Improving Perceptual Audio Aesthetic Assessment via Triplet Loss and Self-Supervised Embeddings
This work addresses domain shift in audio quality assessment for generative audio systems, which is incremental as it builds on existing methods like BEATs and triplet loss.
The paper tackled the problem of predicting multiple perceptual quality scores for generative audio, such as text-to-speech and text-to-music, by addressing domain shift between natural training and synthetic evaluation data, resulting in improved embedding discriminability and generalization without synthetic training data.

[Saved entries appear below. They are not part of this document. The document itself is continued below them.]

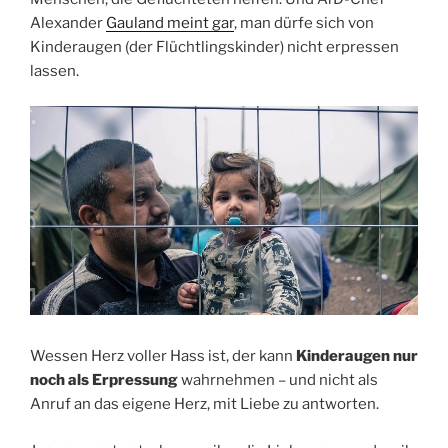
Alexander
Gauland meint gar
, man dürfe sich von
Kinderaugen (der Flüchtlingskinder) nicht erpressen
lassen.
Wessen Herz voller Hass ist, der kann
Kinderaugen nur
noch als Erpressung
wahrnehmen – und nicht als
Anruf an das eigene Herz, mit Liebe zu antworten.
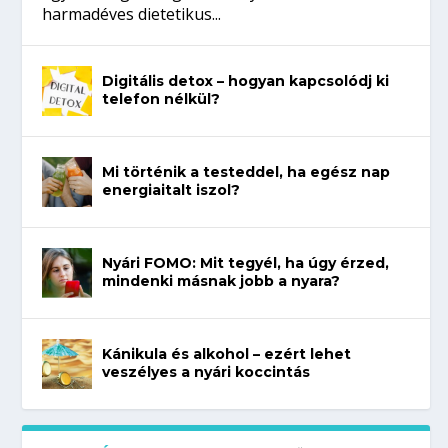
harmadéves dietetikus...
Digitális detox – hogyan kapcsolódj ki
telefon nélkül?
Mi történik a testeddel, ha egész nap
energiaitalt iszol?
Nyári FOMO: Mit tegyél, ha úgy érzed,
mindenki másnak jobb a nyara?
Kánikula és alkohol – ezért lehet
veszélyes a nyári koccintás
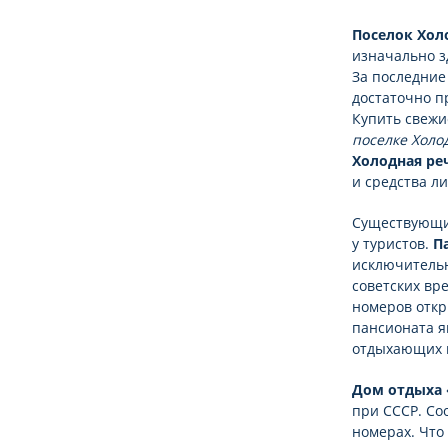
Поселок Хол
изначально з
За последние 
достаточно п
Купить свежи
поселке Холо
Холодная ре
и средства л
Существующи
у туристов.
П
исключительн
советских вр
номеров откр
пансионата я
отдыхающих 
Дом отдыха 
при СССР. Со
номерах. Что 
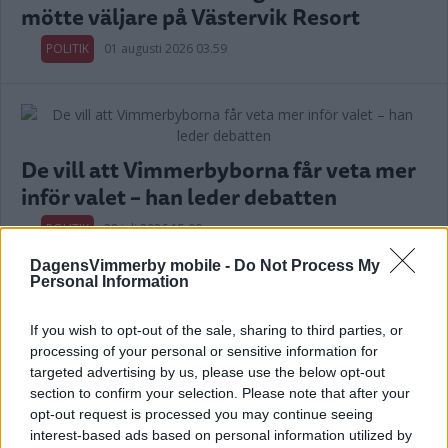
mötte väljare på Västervik Resort
POLITIK
01 augusti 2026 03.59
De vill att Vimmerbyborna får veta mer
inför valet – han leder debatten
POLITIK
28 juli 2026 15.00
DagensVimmerby mobile -
Do Not Process My
Personal Information
Annons:
If you wish to opt-out of the sale, sharing to third parties, or
processing of your personal or sensitive information for
targeted advertising by us, please use the below opt-out
section to confirm your selection. Please note that after your
Hilda Helmersson (C) om våld i ungas
opt-out request is processed you may continue seeing
nära relationer: "Mörkertalet är stort”
interest-based ads based on personal information utilized by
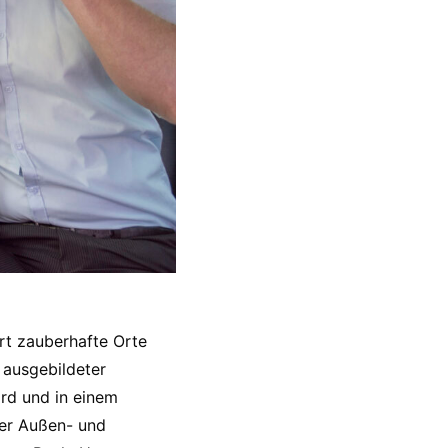
rt zauberhafte Orte
 ausgebildeter
ird und in einem
der Außen- und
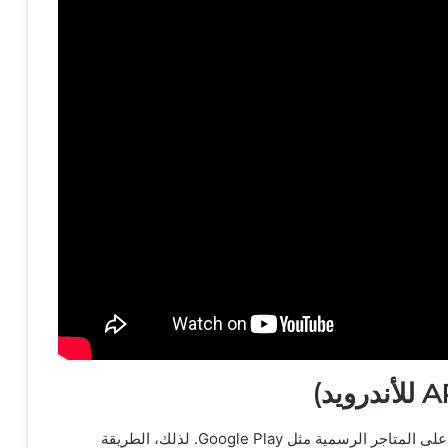
نظراً لطبيعة اللعبة ومحتواها السياسي، لم يتم إدراجها على المتاجر الرسمية مثل Google Play. لذلك، الطريقة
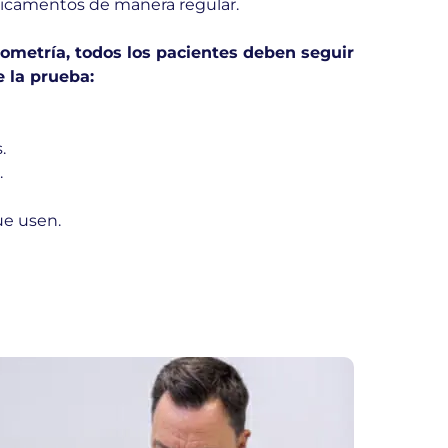
icamentos de manera regular.
rometría, todos los pacientes deben seguir
e la prueba:
.
.
ue usen.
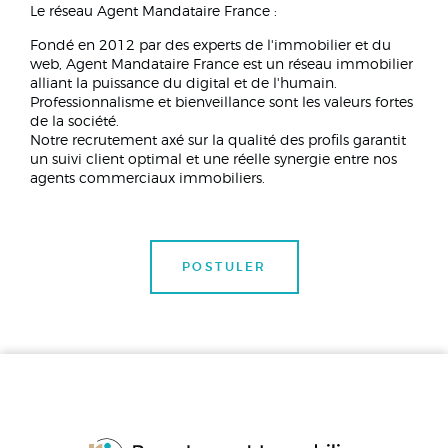
Le réseau Agent Mandataire France :
Fondé en 2012 par des experts de l'immobilier et du
web, Agent Mandataire France est un réseau immobilier
alliant la puissance du digital et de l'humain.
Professionnalisme et bienveillance sont les valeurs fortes
de la société.
Notre recrutement axé sur la qualité des profils garantit
un suivi client optimal et une réelle synergie entre nos
agents commerciaux immobiliers.
POSTULER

We present a system for automatic multi-axis perceptual quality prediction of generative audio, developed for Track 2 of the AudioMOS Challenge 2025. The task is to predict four Audio Aesthetic Scores--Production Quality, Production Complexity, Content Enjoyment, and Content Usefulness--for audio generated by text-to-speech (TTS), text-to-audio (TTA), and text-to-music (TTM) systems. A main challenge is the domain shift between natural training data and synthetic evaluation data. To address this, we combine BEATs, a pretrained transformer-based audio representation model, with a multi-branch long short-term memory (LSTM) predictor and use a triplet loss with buffer-based sampling to structure the embedding space by perceptual similarity. Our results show that this improves embedding discriminability and generalization, enabling domain-robust audio quality assessment without synthetic training data.